Thursday: Psalm 78; Joshua 17.1-18; Galatians 5.16-26

From: Lucia Flaherty

This Psalm starts with urging the importance of teaching our children about God's deeds, might, and wonders. And in this collective remembering, we're told we'll find hope. The Psalm then details layers of memory. We are instructed to teach our children to remember a specific, layered story about God's power in the wilderness. There are the layers of God's power and provision (see verses 12-16, 23-28, 43-55, etc.). Then there's the layer of the Ephraimites forgetting God's power and provision, which lead to testing God and shedding belief entirely (see verses 11, 18, 32). There is the layer where God kills them, which then causes them to remember God as their rock (see verses 34-35). But then there's another layer where they once again forget God's power and test him again (see verses 41-42).

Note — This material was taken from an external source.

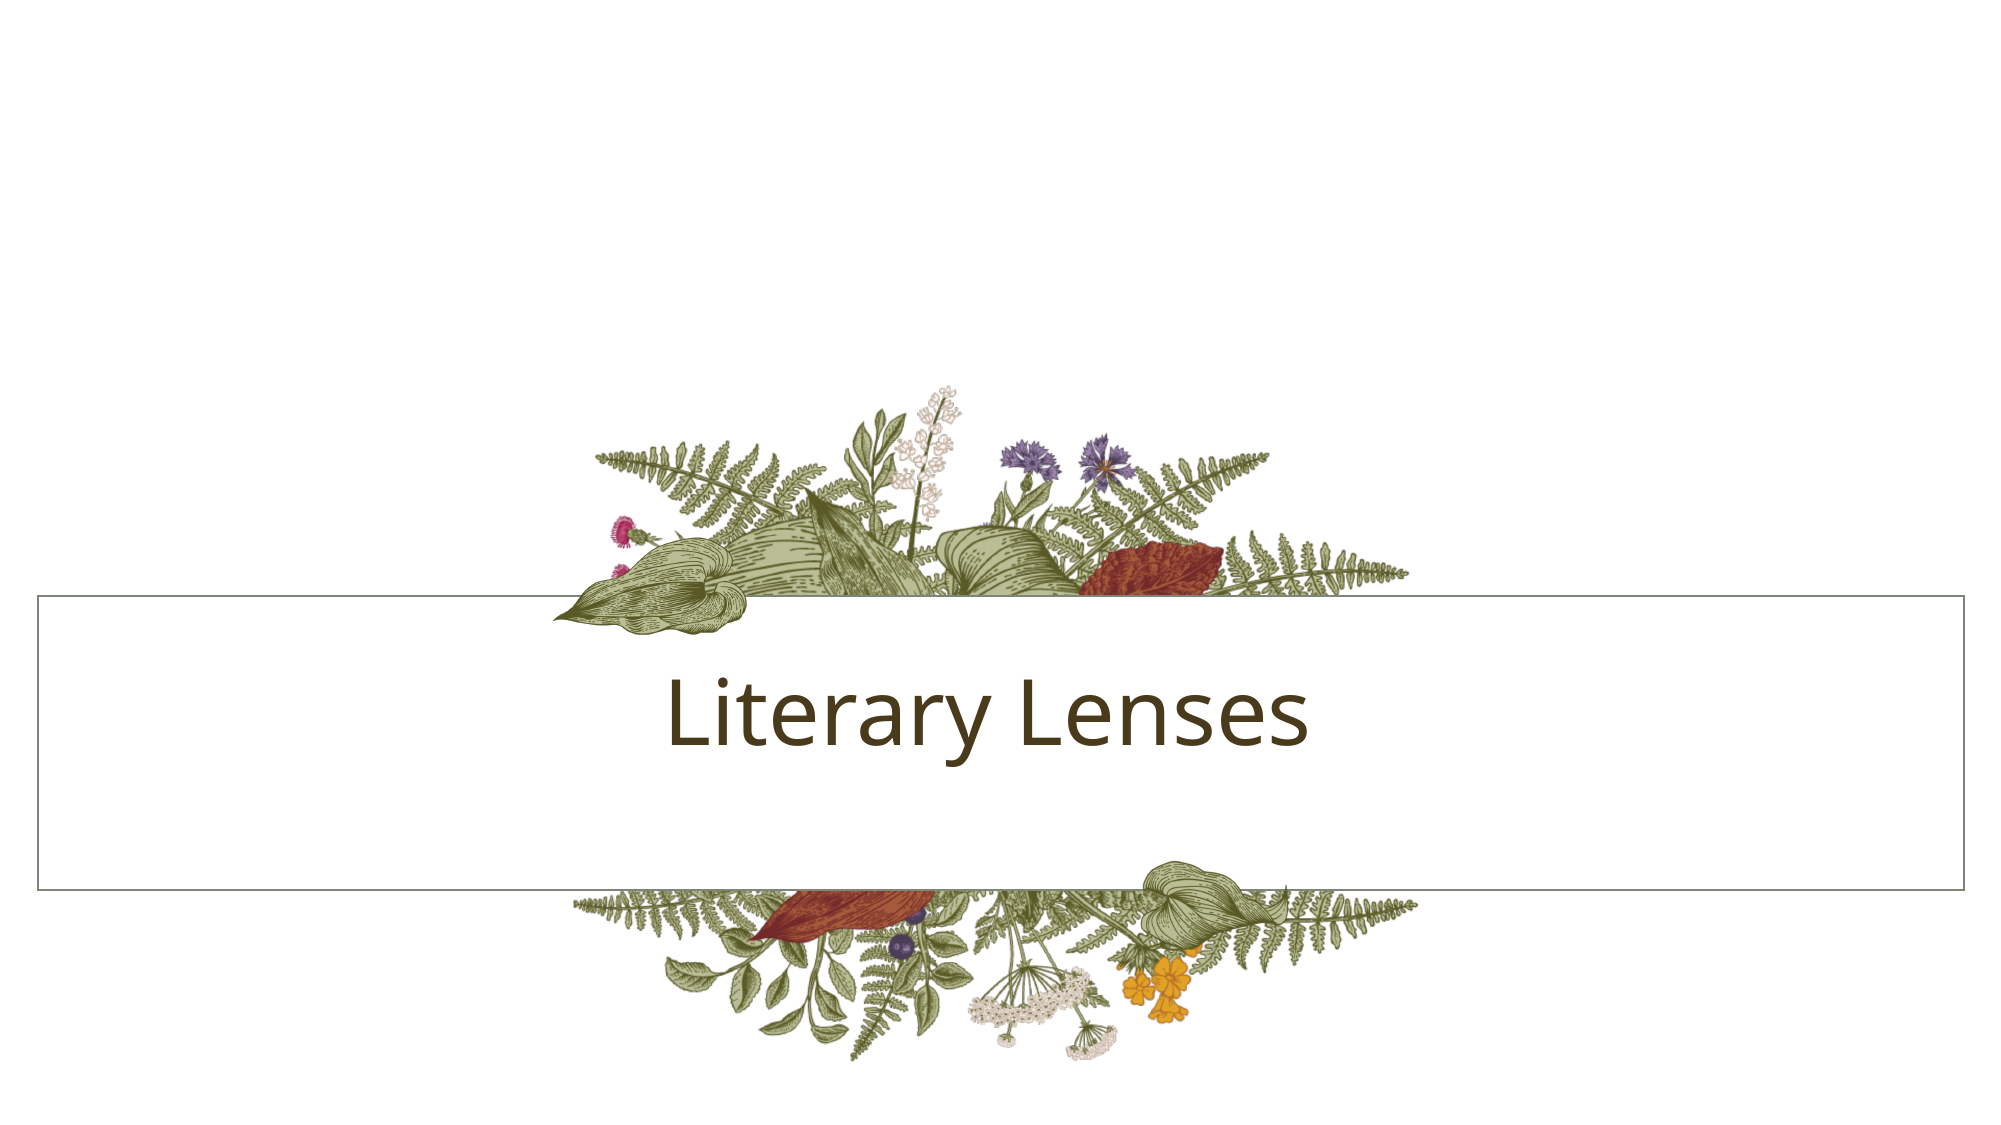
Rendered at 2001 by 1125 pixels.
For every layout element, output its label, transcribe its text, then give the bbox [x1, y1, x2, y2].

title Literary Lenses [189, 652, 1811, 773]
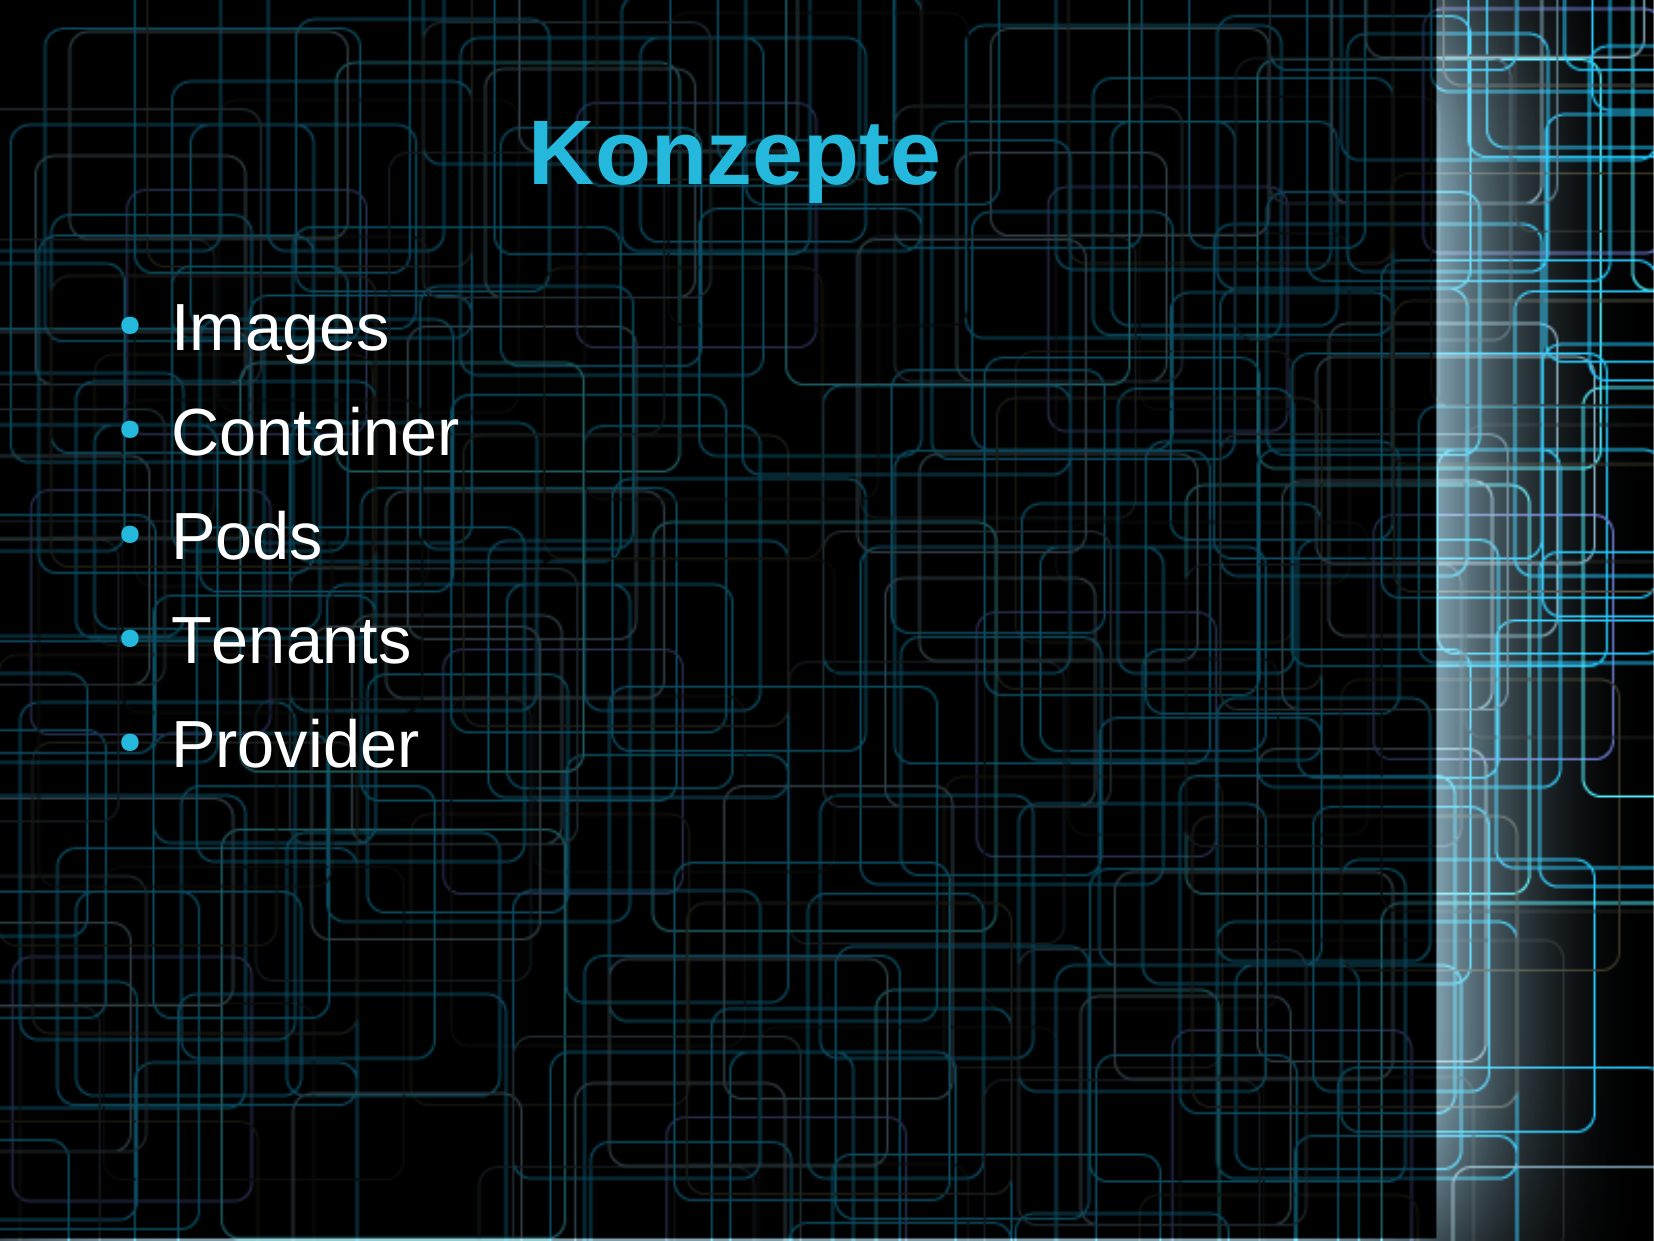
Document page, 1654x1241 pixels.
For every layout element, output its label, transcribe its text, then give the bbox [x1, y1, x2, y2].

So the Psalm continues, unpacking these Russian dolls of remembering and forgetting. But the center doll, the solid one, is found in verses 38-39: "Yet he, being compassionate, atoned for their iniquity and did not destroy them; he restrained his anger often and did not stir up all his wrath. He remembered that they were but flesh, a wind that passes and comes not again."  And so we come to the point of it all—God remembers us even when we don't remember him. I find hope in that.

I live in Boston with my husband, daughter, and cats.